PROBLEM STATEMENT: Copy out every line of text in the records below without changing a character, and leave out the pictures.

(Collected data)
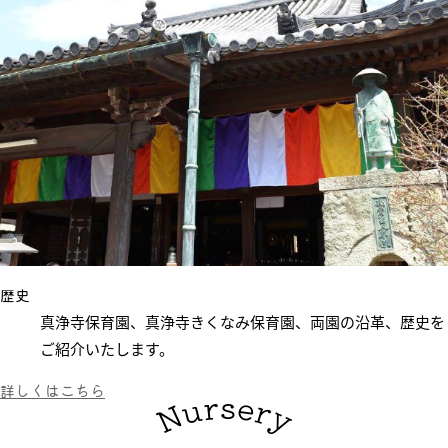
歴史
真浄寺保育園、真浄寺きくなみ保育園、
両園
の
沿革
、
歴史
を
ご紹介いたします。
詳しくはこちら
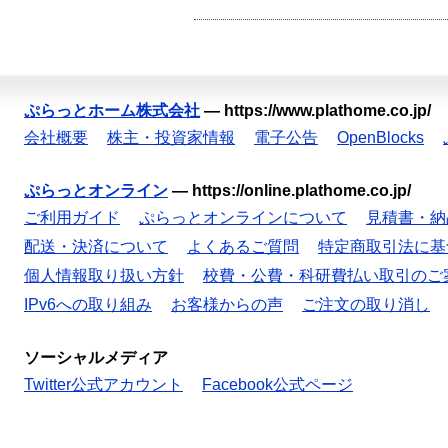
ぷらっとホーム株式会社
—
https://www.plathome.co.jp/
会社概要
株主・投資家情報
電子公告
OpenBlocks
ぷらっとオンライン
—
https://online.plathome.co.jp/
ご利用ガイド
ぷらっとオンラインについて
見積書・納
配送・決済について
よくあるご質問
特定商取引法に基
個人情報取り扱い方針
校費・公費・科研費払い取引のご
IPv6への取り組み
お客様からの声
ご注文の取り消し
ソーシャルメディア
Twitter公式アカウント
Facebook公式ページ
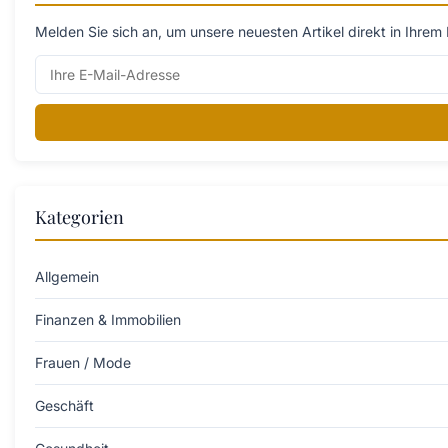
Melden Sie sich an, um unsere neuesten Artikel direkt in Ihrem 
Kategorien
Allgemein
Finanzen & Immobilien
Frauen / Mode
Geschäft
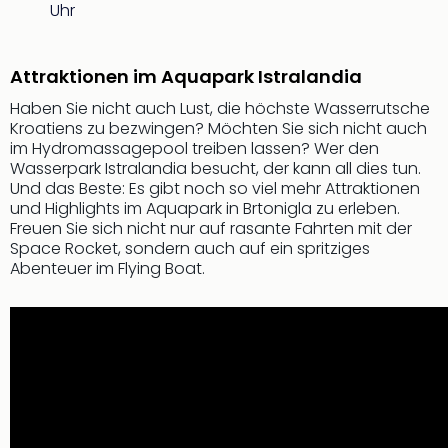
Sch
Uhr
und
das
Biest
Attraktionen im Aquapark Istralandia
Wie
Haben Sie nicht auch Lust, die höchste Wasserrutsche
Mari
Kroatiens zu bezwingen? Möchten Sie sich nicht auch
Ther
im Hydromassagepool treiben lassen? Wer den
Sta
Wasserpark Istralandia besucht, der kann all dies tun.
Ente
Und das Beste: Es gibt noch so viel mehr Attraktionen
Das
und Highlights im Aquapark in Brtonigla zu erleben.
Pha
Freuen Sie sich nicht nur auf rasante Fahrten mit der
der
Space Rocket, sondern auch auf ein spritziges
Ope
Abenteuer im Flying Boat.
Köln
Tan
der
Vam
alle
Ang
Sho
&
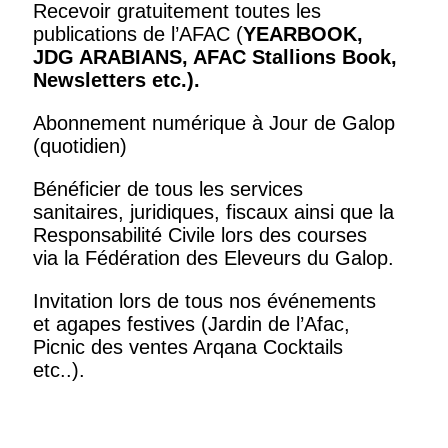
Recevoir gratuitement toutes les
publications de l’AFAC (
YEARBOOK,
JDG ARABIANS, AFAC Stallions Book,
Newsletters
etc.).
Abonnement numérique à Jour de Galop
(quotidien)
Bénéficier de tous les services
sanitaires, juridiques, fiscaux ainsi que la
Responsabilité Civile lors des courses
via la Fédération des Eleveurs du Galop.
Invitation lors de tous nos événements
et agapes festives (Jardin de l’Afac,
Picnic des ventes Arqana Cocktails
etc..).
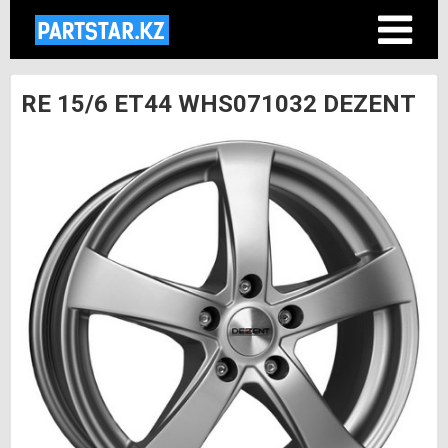
RE 15/6 ET44 WHS071032 DEZENT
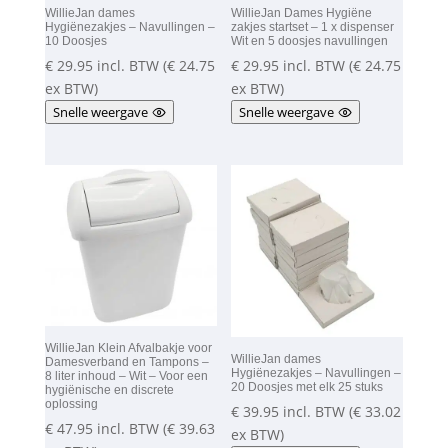
WillieJan dames
WillieJan Dames Hygiëne
Hygiënezakjes – Navullingen –
zakjes startset – 1 x dispenser
10 Doosjes
Wit en 5 doosjes navullingen
€
29.95
incl. BTW (
€
24.75
€
29.95
incl. BTW (
€
24.75
ex BTW)
ex BTW)
Snelle weergave
Snelle weergave
WillieJan Klein Afvalbakje voor
WillieJan dames
Damesverband en Tampons –
Hygiënezakjes – Navullingen –
8 liter inhoud – Wit – Voor een
20 Doosjes met elk 25 stuks
hygiënische en discrete
oplossing
€
39.95
incl. BTW (
€
33.02
€
47.95
incl. BTW (
€
39.63
ex BTW)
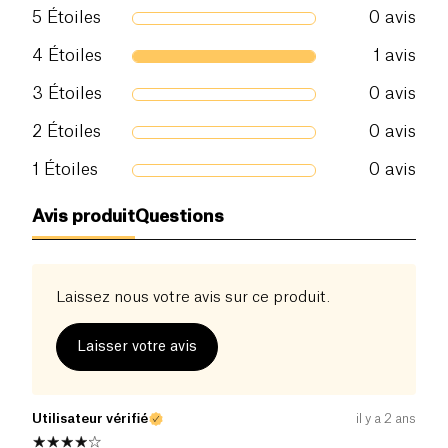
5
Étoiles
0
avis
4
Étoiles
1
avis
3
Étoiles
0
avis
2
Étoiles
0
avis
1
Étoiles
0
avis
Avis produit
Questions
Laissez nous votre avis sur ce produit.
Laisser votre avis
Utilisateur vérifié
il y a 2 ans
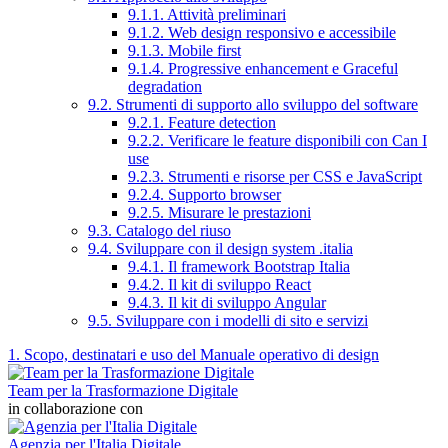
9.1.1. Attività preliminari
9.1.2. Web design responsivo e accessibile
9.1.3. Mobile first
9.1.4. Progressive enhancement e Graceful
degradation
9.2. Strumenti di supporto allo sviluppo del software
9.2.1. Feature detection
9.2.2. Verificare le feature disponibili con Can I
use
9.2.3. Strumenti e risorse per CSS e JavaScript
9.2.4. Supporto browser
9.2.5. Misurare le prestazioni
9.3. Catalogo del riuso
9.4. Sviluppare con il design system .italia
9.4.1. Il framework Bootstrap Italia
9.4.2. Il kit di sviluppo React
9.4.3. Il kit di sviluppo Angular
9.5. Sviluppare con i modelli di sito e servizi
1. Scopo, destinatari e uso del Manuale operativo di design
Team per la Trasformazione Digitale
in collaborazione con
Agenzia per l'Italia Digitale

EXERCISE OUTPUT:
歴史
真浄寺保育園、真浄寺きくなみ保育園、
両園
の
沿革
、
歴史
を
ご紹介いたします。
詳しくはこちら
ぷらっとホーム株式会社
—
https://www.plathome.co.jp/
会社概要
株主・投資家情報
電子公告
OpenBlocks
ぷらっとオンライン
—
https://online.plathome.co.jp/
ご利用ガイド
ぷらっとオンラインについて
見積書・納
配送・決済について
よくあるご質問
特定商取引法に基
個人情報取り扱い方針
校費・公費・科研費払い取引のご
IPv6への取り組み
お客様からの声
ご注文の取り消し
ソーシャルメディア
Twitter公式アカウント
Facebook公式ページ
Melden Sie sich an, um unsere neuesten Artikel direkt in Ihrem 
Kategorien
Allgemein
Finanzen & Immobilien
Frauen / Mode
Geschäft
Sch
Uhr
und
das
Biest
Attraktionen im Aquapark Istralandia
Wie
Haben Sie nicht auch Lust, die höchste Wasserrutsche
Mari
Kroatiens zu bezwingen? Möchten Sie sich nicht auch
Ther
im Hydromassagepool treiben lassen? Wer den
Sta
Wasserpark Istralandia besucht, der kann all dies tun.
Ente
Und das Beste: Es gibt noch so viel mehr Attraktionen
Das
und Highlights im Aquapark in Brtonigla zu erleben.
Pha
Freuen Sie sich nicht nur auf rasante Fahrten mit der
der
Space Rocket, sondern auch auf ein spritziges
Ope
Abenteuer im Flying Boat.
Köln
Tan
der
Vam
alle
Ang
Sho
&
Recevoir gratuitement toutes les
publications de l’AFAC (
YEARBOOK,
JDG ARABIANS, AFAC Stallions Book,
Newsletters
etc.).
Abonnement numérique à Jour de Galop
(quotidien)
Bénéficier de tous les services
sanitaires, juridiques, fiscaux ainsi que la
Responsabilité Civile lors des courses
via la Fédération des Eleveurs du Galop.
Invitation lors de tous nos événements
et agapes festives (Jardin de l’Afac,
Picnic des ventes Arqana Cocktails
etc..).
RE 15/6 ET44 WHS071032 DEZENT
WillieJan dames
WillieJan Dames Hygiëne
Hygiënezakjes – Navullingen –
zakjes startset – 1 x dispenser
10 Doosjes
Wit en 5 doosjes navullingen
€
29.95
incl. BTW (
€
24.75
€
29.95
incl. BTW (
€
24.75
ex BTW)
ex BTW)
Snelle weergave
Snelle weergave
WillieJan Klein Afvalbakje voor
WillieJan dames
Damesverband en Tampons –
Hygiënezakjes – Navullingen –
8 liter inhoud – Wit – Voor een
20 Doosjes met elk 25 stuks
hygiënische en discrete
oplossing
€
39.95
incl. BTW (
€
33.02
€
47.95
incl. BTW (
€
39.63
ex BTW)
5
Étoiles
0
avis
4
Étoiles
1
avis
3
Étoiles
0
avis
2
Étoiles
0
avis
1
Étoiles
0
avis
Avis produit
Questions
Laissez nous votre avis sur ce produit.
Laisser votre avis
Utilisateur vérifié
il y a 2 ans
9.1.1. Attività preliminari
9.1.2. Web design responsivo e accessibile
9.1.3. Mobile first
9.1.4. Progressive enhancement e Graceful
degradation
9.2. Strumenti di supporto allo sviluppo del software
9.2.1. Feature detection
9.2.2. Verificare le feature disponibili con Can I
use
9.2.3. Strumenti e risorse per CSS e JavaScript
9.2.4. Supporto browser
9.2.5. Misurare le prestazioni
9.3. Catalogo del riuso
9.4. Sviluppare con il design system .italia
9.4.1. Il framework Bootstrap Italia
9.4.2. Il kit di sviluppo React
9.4.3. Il kit di sviluppo Angular
9.5. Sviluppare con i modelli di sito e servizi
1. Scopo, destinatari e uso del Manuale operativo di design
Team per la Trasformazione Digitale
in collaborazione con
Agenzia per l'Italia Digitale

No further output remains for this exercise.